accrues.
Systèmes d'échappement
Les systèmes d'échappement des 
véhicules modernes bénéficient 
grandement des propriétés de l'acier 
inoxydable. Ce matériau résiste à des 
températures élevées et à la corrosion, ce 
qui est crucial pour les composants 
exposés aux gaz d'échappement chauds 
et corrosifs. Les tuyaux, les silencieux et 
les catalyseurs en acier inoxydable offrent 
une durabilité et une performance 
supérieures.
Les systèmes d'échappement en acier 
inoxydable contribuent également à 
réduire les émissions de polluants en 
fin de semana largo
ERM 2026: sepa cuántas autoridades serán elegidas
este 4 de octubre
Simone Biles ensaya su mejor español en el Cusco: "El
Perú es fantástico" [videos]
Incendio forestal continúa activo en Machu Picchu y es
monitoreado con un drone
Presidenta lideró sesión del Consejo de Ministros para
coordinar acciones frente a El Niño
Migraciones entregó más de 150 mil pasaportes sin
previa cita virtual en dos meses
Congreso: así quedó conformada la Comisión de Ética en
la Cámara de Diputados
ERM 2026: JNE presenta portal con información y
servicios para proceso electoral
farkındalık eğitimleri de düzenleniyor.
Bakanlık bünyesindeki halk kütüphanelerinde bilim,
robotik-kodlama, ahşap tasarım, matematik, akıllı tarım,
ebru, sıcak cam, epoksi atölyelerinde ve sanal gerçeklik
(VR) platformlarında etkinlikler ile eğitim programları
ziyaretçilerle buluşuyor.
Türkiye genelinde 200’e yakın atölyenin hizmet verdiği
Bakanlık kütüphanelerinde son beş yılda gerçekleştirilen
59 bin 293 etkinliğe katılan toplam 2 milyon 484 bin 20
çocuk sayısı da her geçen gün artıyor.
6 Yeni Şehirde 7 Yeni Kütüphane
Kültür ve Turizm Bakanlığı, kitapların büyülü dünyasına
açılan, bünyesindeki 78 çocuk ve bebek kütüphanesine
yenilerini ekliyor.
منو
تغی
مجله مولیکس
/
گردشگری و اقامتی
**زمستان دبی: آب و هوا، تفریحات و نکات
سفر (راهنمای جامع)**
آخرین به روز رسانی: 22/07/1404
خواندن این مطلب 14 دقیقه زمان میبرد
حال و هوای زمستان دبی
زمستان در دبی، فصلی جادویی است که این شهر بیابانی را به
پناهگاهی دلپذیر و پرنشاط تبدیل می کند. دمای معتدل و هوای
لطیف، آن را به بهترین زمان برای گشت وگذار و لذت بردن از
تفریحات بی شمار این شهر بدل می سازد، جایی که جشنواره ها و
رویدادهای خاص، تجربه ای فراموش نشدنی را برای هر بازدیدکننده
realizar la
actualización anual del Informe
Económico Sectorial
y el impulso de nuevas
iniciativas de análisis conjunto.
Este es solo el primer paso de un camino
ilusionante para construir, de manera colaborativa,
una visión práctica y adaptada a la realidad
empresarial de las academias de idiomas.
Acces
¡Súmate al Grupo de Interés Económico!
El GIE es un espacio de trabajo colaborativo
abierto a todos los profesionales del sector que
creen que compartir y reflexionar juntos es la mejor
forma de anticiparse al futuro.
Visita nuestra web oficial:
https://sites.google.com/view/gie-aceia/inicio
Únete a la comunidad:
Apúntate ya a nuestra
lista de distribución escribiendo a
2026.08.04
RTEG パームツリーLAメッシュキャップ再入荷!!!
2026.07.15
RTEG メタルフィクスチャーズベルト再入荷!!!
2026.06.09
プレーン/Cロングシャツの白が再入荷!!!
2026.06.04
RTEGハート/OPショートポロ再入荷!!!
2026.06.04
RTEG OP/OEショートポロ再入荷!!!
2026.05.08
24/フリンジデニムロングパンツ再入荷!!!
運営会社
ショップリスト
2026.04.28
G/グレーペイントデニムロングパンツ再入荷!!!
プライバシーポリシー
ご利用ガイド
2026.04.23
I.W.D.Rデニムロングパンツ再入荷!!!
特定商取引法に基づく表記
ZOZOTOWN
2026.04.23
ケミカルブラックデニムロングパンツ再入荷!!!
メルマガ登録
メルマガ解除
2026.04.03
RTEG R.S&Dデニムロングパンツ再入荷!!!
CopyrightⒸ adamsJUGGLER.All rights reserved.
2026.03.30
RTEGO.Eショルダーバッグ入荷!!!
■ ■ ■ ■ ■ ■ ■
* **YOUR INSTRUCTIONS**
Copy every line of text in the records above, keeping each character and line break unchanged.

* **YOUR RESPONSE**
accrues.
Systèmes d'échappement
Les systèmes d'échappement des 
véhicules modernes bénéficient 
grandement des propriétés de l'acier 
inoxydable. Ce matériau résiste à des 
températures élevées et à la corrosion, ce 
qui est crucial pour les composants 
exposés aux gaz d'échappement chauds 
et corrosifs. Les tuyaux, les silencieux et 
les catalyseurs en acier inoxydable offrent 
une durabilité et une performance 
supérieures.
Les systèmes d'échappement en acier 
inoxydable contribuent également à 
réduire les émissions de polluants en 
fin de semana largo
ERM 2026: sepa cuántas autoridades serán elegidas
este 4 de octubre
Simone Biles ensaya su mejor español en el Cusco: "El
Perú es fantástico" [videos]
Incendio forestal continúa activo en Machu Picchu y es
monitoreado con un drone
Presidenta lideró sesión del Consejo de Ministros para
coordinar acciones frente a El Niño
Migraciones entregó más de 150 mil pasaportes sin
previa cita virtual en dos meses
Congreso: así quedó conformada la Comisión de Ética en
la Cámara de Diputados
ERM 2026: JNE presenta portal con información y
servicios para proceso electoral
farkındalık eğitimleri de düzenleniyor.
Bakanlık bünyesindeki halk kütüphanelerinde bilim,
robotik-kodlama, ahşap tasarım, matematik, akıllı tarım,
ebru, sıcak cam, epoksi atölyelerinde ve sanal gerçeklik
(VR) platformlarında etkinlikler ile eğitim programları
ziyaretçilerle buluşuyor.
Türkiye genelinde 200’e yakın atölyenin hizmet verdiği
Bakanlık kütüphanelerinde son beş yılda gerçekleştirilen
59 bin 293 etkinliğe katılan toplam 2 milyon 484 bin 20
çocuk sayısı da her geçen gün artıyor.
6 Yeni Şehirde 7 Yeni Kütüphane
Kültür ve Turizm Bakanlığı, kitapların büyülü dünyasına
açılan, bünyesindeki 78 çocuk ve bebek kütüphanesine
yenilerini ekliyor.
منو
تغی
مجله مولیکس
/
گردشگری و اقامتی
**زمستان دبی: آب و هوا، تفریحات و نکات
سفر (راهنمای جامع)**
آخرین به روز رسانی: 22/07/1404
خواندن این مطلب 14 دقیقه زمان میبرد
حال و هوای زمستان دبی
زمستان در دبی، فصلی جادویی است که این شهر بیابانی را به
پناهگاهی دلپذیر و پرنشاط تبدیل می کند. دمای معتدل و هوای
لطیف، آن را به بهترین زمان برای گشت وگذار و لذت بردن از
تفریحات بی شمار این شهر بدل می سازد، جایی که جشنواره ها و
رویدادهای خاص، تجربه ای فراموش نشدنی را برای هر بازدیدکننده
realizar la
actualización anual del Informe
Económico Sectorial
y el impulso de nuevas
iniciativas de análisis conjunto.
Este es solo el primer paso de un camino
ilusionante para construir, de manera colaborativa,
una visión práctica y adaptada a la realidad
empresarial de las academias de idiomas.
Acces
¡Súmate al Grupo de Interés Económico!
El GIE es un espacio de trabajo colaborativo
abierto a todos los profesionales del sector que
creen que compartir y reflexionar juntos es la mejor
forma de anticiparse al futuro.
Visita nuestra web oficial:
https://sites.google.com/view/gie-aceia/inicio
Únete a la comunidad:
Apúntate ya a nuestra
lista de distribución escribiendo a
2026.08.04
RTEG パームツリーLAメッシュキャップ再入荷!!!
2026.07.15
RTEG メタルフィクスチャーズベルト再入荷!!!
2026.06.09
プレーン/Cロングシャツの白が再入荷!!!
2026.06.04
RTEGハート/OPショートポロ再入荷!!!
2026.06.04
RTEG OP/OEショートポロ再入荷!!!
2026.05.08
24/フリンジデニムロングパンツ再入荷!!!
運営会社
ショップリスト
2026.04.28
G/グレーペイントデニムロングパンツ再入荷!!!
プライバシーポリシー
ご利用ガイド
2026.04.23
I.W.D.Rデニムロングパンツ再入荷!!!
特定商取引法に基づく表記
ZOZOTOWN
2026.04.23
ケミカルブラックデニムロングパンツ再入荷!!!
メルマガ登録
メルマガ解除
2026.04.03
RTEG R.S&Dデニムロングパンツ再入荷!!!
CopyrightⒸ adamsJUGGLER.All rights reserved.
2026.03.30
RTEGO.Eショルダーバッグ入荷!!!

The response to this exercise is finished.